The first thing is that it lays bare Brussels’s rather casual attitude to democracy. The Hungarian government is one of the most solidly-based with its electors in the EU, having got 54 per cent of the entire vote in 2022 (and increased its support despite ill-concealed efforts by Brussels to persuade voters to think differently). Feelings about the Ukraine war, and support for Fidesz’s emphasis on the need to avoid being sucked into it at all costs, run high, especially in a country both close to Russia and dependent on Russian energy to keep the lights on. For a supranational organisation like the EU, which supposedly supports the principle of democratic accountability and subsidiarity, to call for a kind of economic punishment beating of Orban’s administration, and for doing what its people elected it to do does not look good.

The government in Budapest and the Hungarian people who elected it will not take kindly to an obvious attempt to strongarm them

The second point is that since under the EU treaties the issue of EU subventions to Ukraine is to be decided unanimously and not by a majority, it is very hard to see what possible justification there can be for punishing Hungary is doing what it has a perfect legal right to do: namely, declining to give its support. The EU has been keen enough to push its view of the rule of law on Hungary when it comes to matters like immigration and judicial independence, all of which turn on creative if controversial interpretations of vague EU law by a somewhat malleable Court of Justice. One would have thought that it would be equally keen on the rule of law on this issue, which is cut and dried in Hungary’s favour; but apparently not. Instead it is behaving rather like a club committee which, faced by a member who refuses to vote for a major investment that requires unanimity, promptly decides to deny that member use of the club facilities until he changes his mind.

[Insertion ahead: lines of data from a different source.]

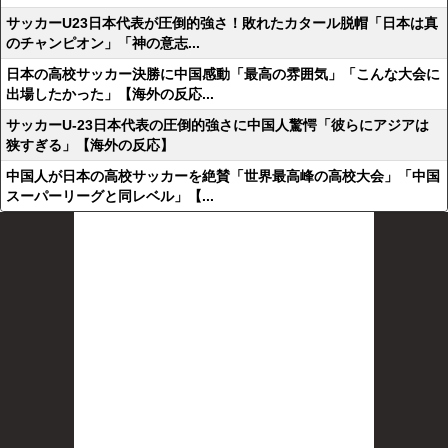
サッカーU23日本代表が圧倒的強さ！敗れたカタール脱帽「日本は真
のチャンピオン」「神の意志...
日本の高校サッカー決勝に中国感動「最高の雰囲気」「こんな大会に
出場したかった」【海外の反応...
サッカーU-23日本代表の圧倒的強さに中国人驚愕「彼らにアジアは
狭すぎる」【海外の反応】
中国人が日本の高校サッカーを絶賛「世界最高峰の高校大会」「中国
スーパーリーグと同レベル」【...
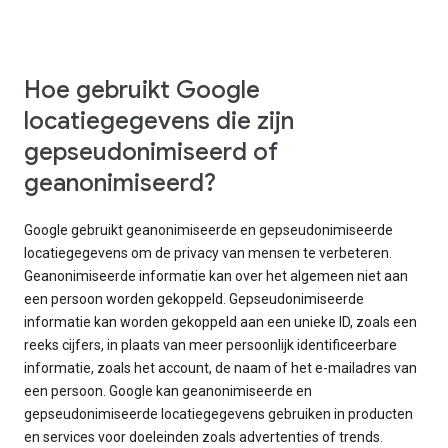
Hoe gebruikt Google
locatiegegevens die zijn
gepseudonimiseerd of
geanonimiseerd?
Google gebruikt geanonimiseerde en gepseudonimiseerde
locatiegegevens om de privacy van mensen te verbeteren.
Geanonimiseerde informatie kan over het algemeen niet aan
een persoon worden gekoppeld. Gepseudonimiseerde
informatie kan worden gekoppeld aan een unieke ID, zoals een
reeks cijfers, in plaats van meer persoonlijk identificeerbare
informatie, zoals het account, de naam of het e-mailadres van
een persoon. Google kan geanonimiseerde en
gepseudonimiseerde locatiegegevens gebruiken in producten
en services voor doeleinden zoals advertenties of trends.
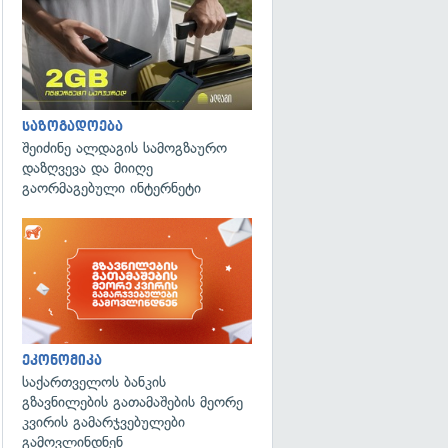
საზოგადოება
შეიძინე ალდაგის სამოგზაურო
დაზღვევა და მიიღე
გაორმაგებული ინტერნეტი
ეკონომიკა
საქართველოს ბანკის
გზავნილების გათამაშების მეორე
კვირის გამარჯვებულები
გამოვლინდნენ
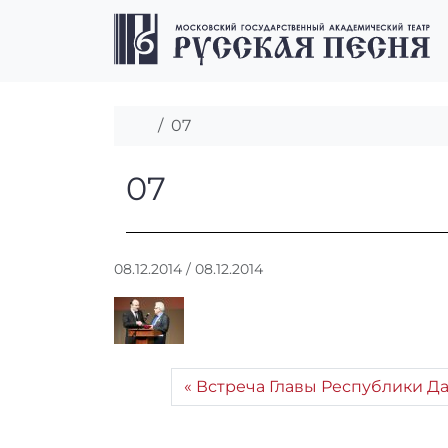
Перейти к содержимому
Перейти к футеру
Главная
07
07
07
А
08.12.2014
/
08.12.2014
в
т
о
р
:
Встреча Главы Республики Да
r
r
_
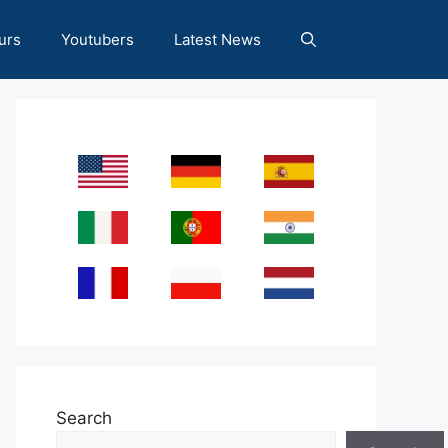
urs
Youtubers
Latest News
Search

Don’t shout this too loud, but assuming Brussels is indeed behind this veiled threat and is promoting it as a means of pressuring Hungary, it has the air of a fairly desperate measure. The top brass in Berlaymont are not stupid. They clearly realise that a plan to destabilise a member State which votes the wrong way by deliberately cracking its economy, attacking its currency and immiserating its citizens smacks not of a benevolent paternalist, but of a political bully. They must also know that both the government in Budapest and the Hungarian people who elected it will not take kindly to an obvious attempt to strongarm them.

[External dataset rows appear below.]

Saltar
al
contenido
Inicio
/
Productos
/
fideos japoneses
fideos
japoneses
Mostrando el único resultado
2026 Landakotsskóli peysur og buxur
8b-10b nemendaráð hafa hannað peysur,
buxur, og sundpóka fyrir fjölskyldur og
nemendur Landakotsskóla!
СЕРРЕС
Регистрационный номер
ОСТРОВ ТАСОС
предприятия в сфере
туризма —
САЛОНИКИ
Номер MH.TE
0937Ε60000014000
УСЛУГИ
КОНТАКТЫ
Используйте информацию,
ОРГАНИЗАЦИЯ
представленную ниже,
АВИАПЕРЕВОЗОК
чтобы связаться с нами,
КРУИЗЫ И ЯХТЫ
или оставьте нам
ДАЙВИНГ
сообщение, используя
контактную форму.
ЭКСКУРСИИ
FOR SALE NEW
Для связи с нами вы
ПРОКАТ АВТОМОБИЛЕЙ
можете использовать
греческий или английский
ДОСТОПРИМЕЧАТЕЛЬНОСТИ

It’s not even clear that their threats will work. The run on the pound on Black Wednesday in 1992 was arguably the best possible shot in the arm for the UK economy: an even more competitive forint, however immediately painful for those in Hungary, might in the long term increase Hungarian growth.

Brussels, one imagines, is hoping that something will come up, and that Budapest will blink first. They may possibly be right in this calculation. But I certainly wouldn’t bet on it.